À la 80e minute, alors que Craig Gordon, le vétéran gardien de 42 ans disputait son 80e match international, encaissait son premier tir cadré, le match s’est animé sur la fin. Une faute supposée dans la surface sur Taxiarchis Fountas de Grant Hanley a d’abord été sanctionnée d’un penalty, avant que la VAR n’annule cette décision en jugeant le contact hors de la surface. Scotland a ainsi pu conserver son avantage, essentiel avant le match retour.

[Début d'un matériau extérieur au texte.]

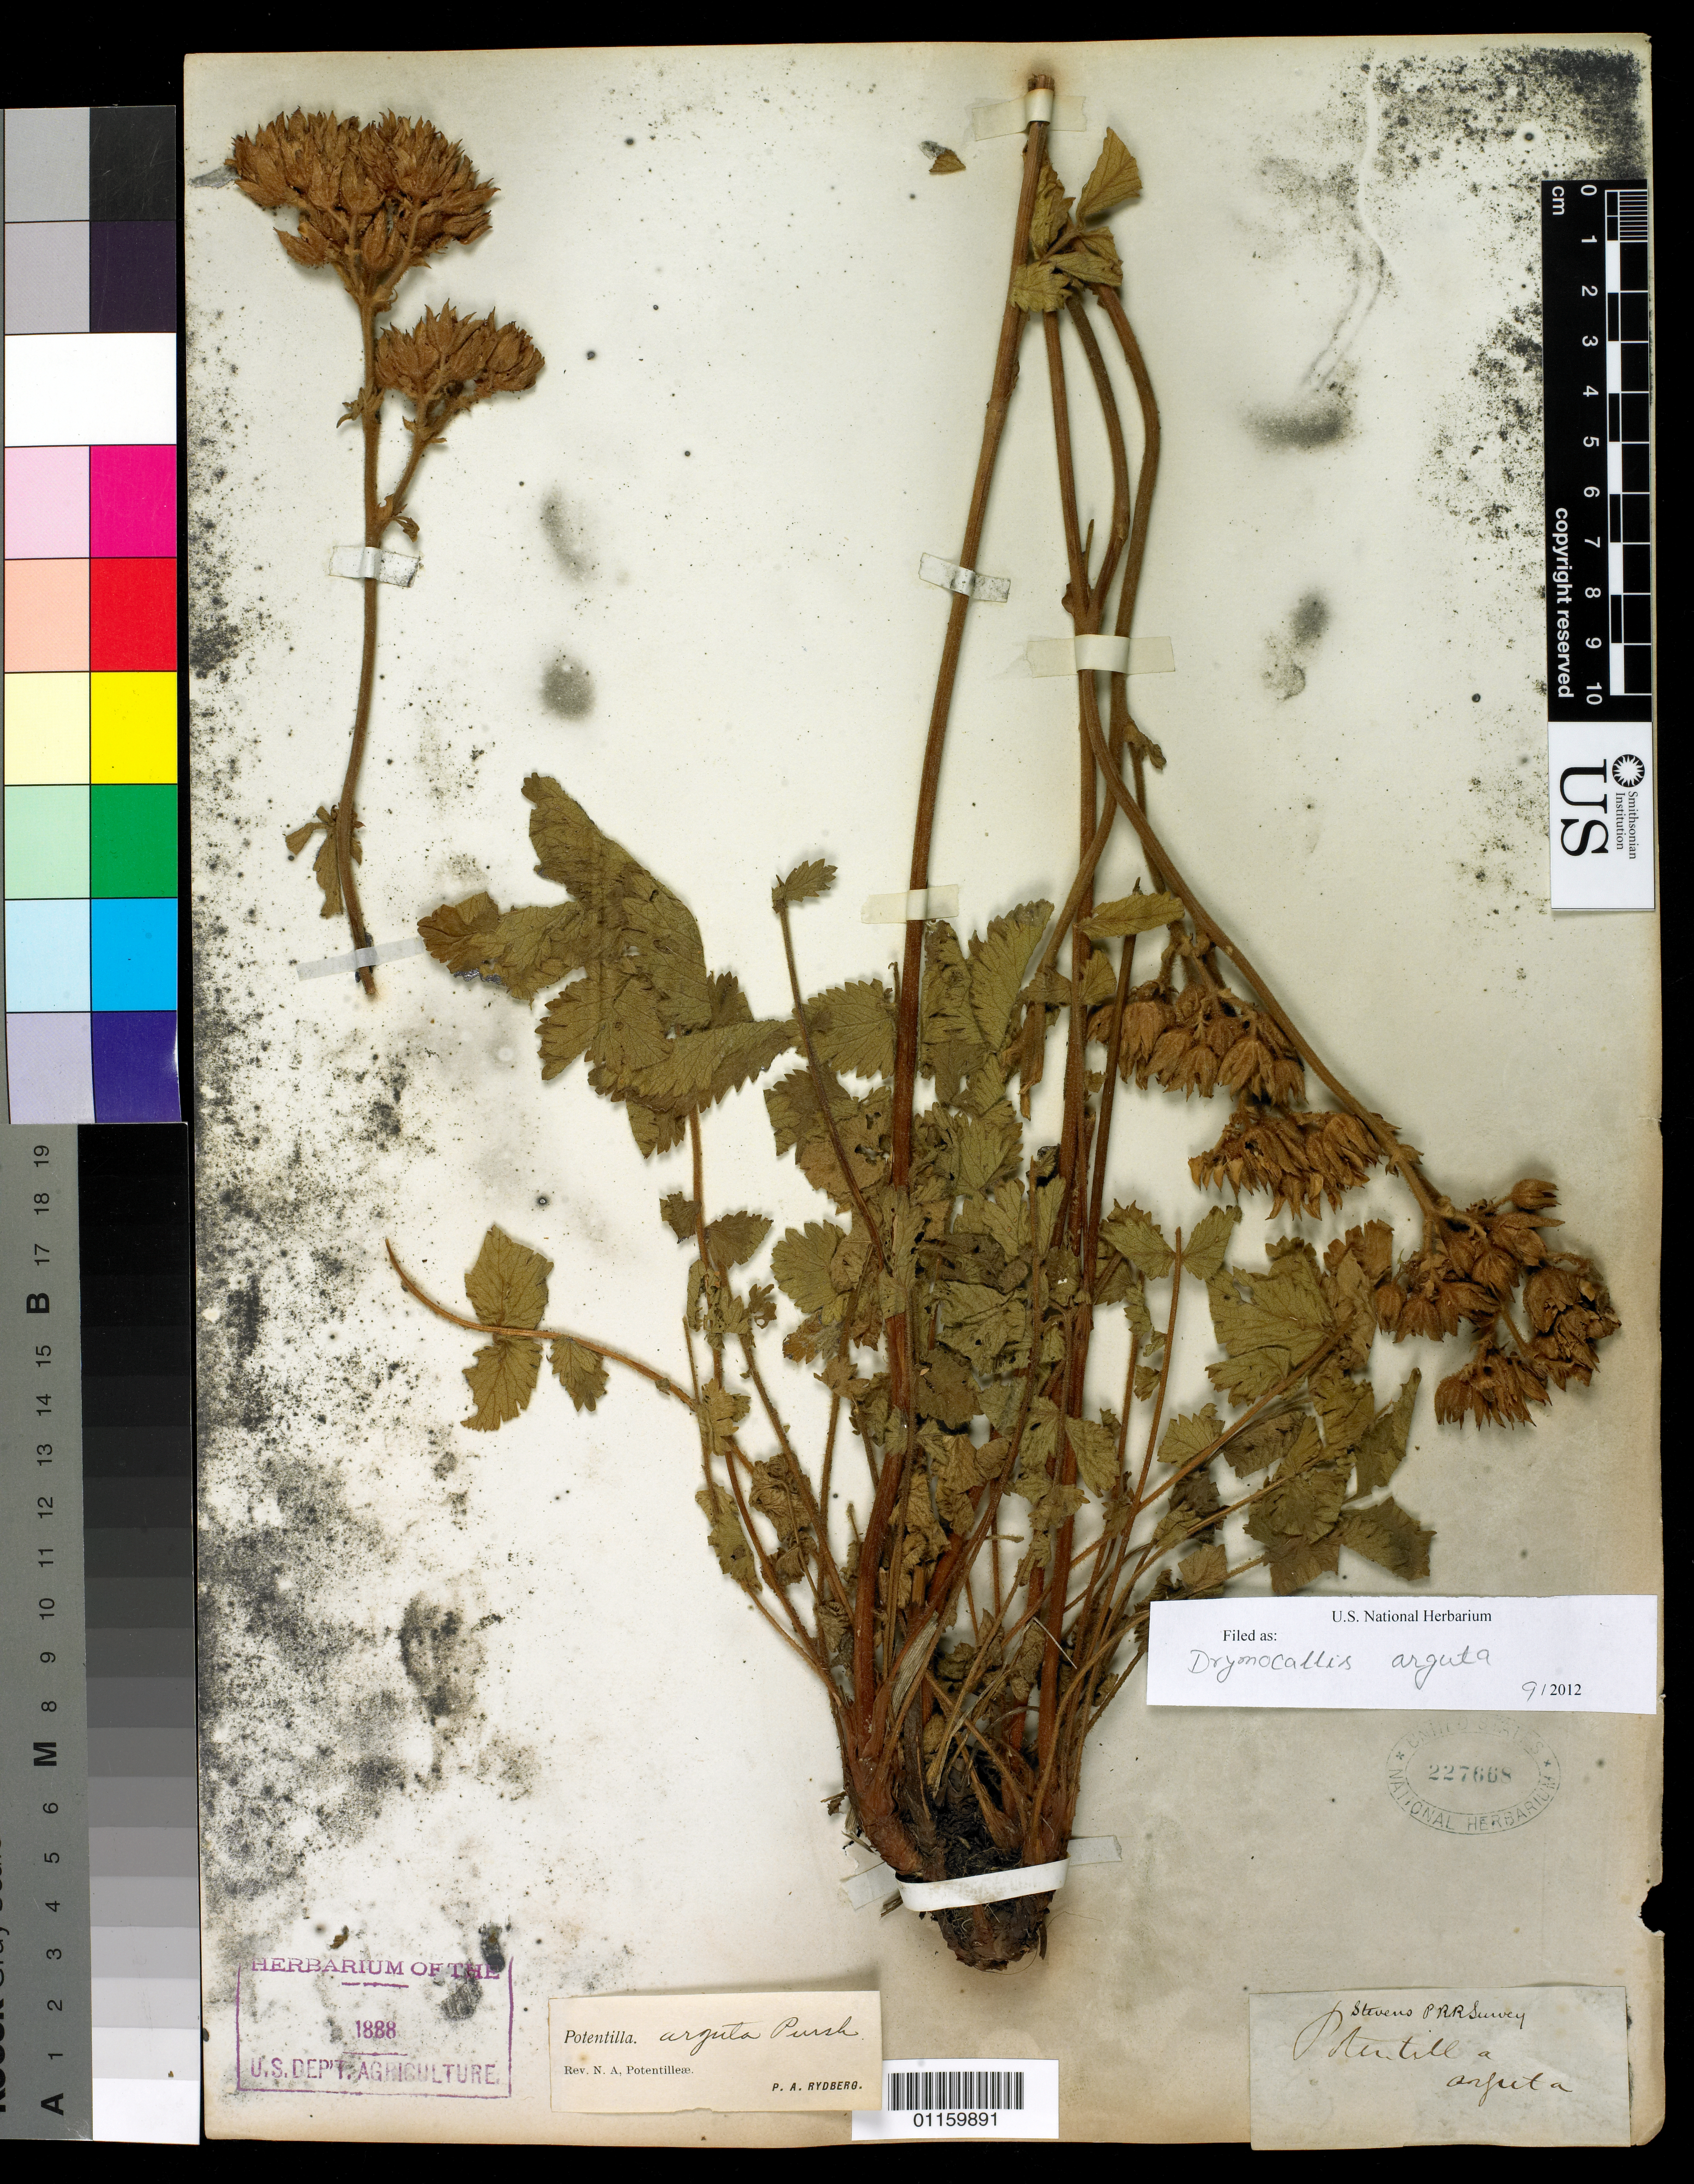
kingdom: Plantae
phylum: Tracheophyta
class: Magnoliopsida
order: Rosales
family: Rosaceae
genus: Drymocallis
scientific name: Drymocallis arguta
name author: (Pursh) Rydb.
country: United States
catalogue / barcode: US 227668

Le sélectionneur écossais s’est exprimé au terme de la rencontre : « Nous savions que ce serait un match difficile. La première mi-temps, nous avons été très bons, la deuxième a été plus compliquée face à la pression grecque. Certains de nos défenseurs ne jouent pas régulièrement en club, mais ils ont fait un excellent travail. Ce match est loin d’être terminé. »
L’issue du match relance le débat sur la composition défensive écossaise, entre un schéma à trois ou quatre défenseurs. La première période a démontré la solidité d’une ligne à quatre, avec un contrôle du jeu efficace. Mais face à l’intensité grecque en seconde période, un dispositif à cinq défenseurs aurait pu offrir plus de stabilité. Cela souligne néanmoins la profondeur et la polyvalence de l’effectif écossais, même privé de plusieurs titulaires habituels.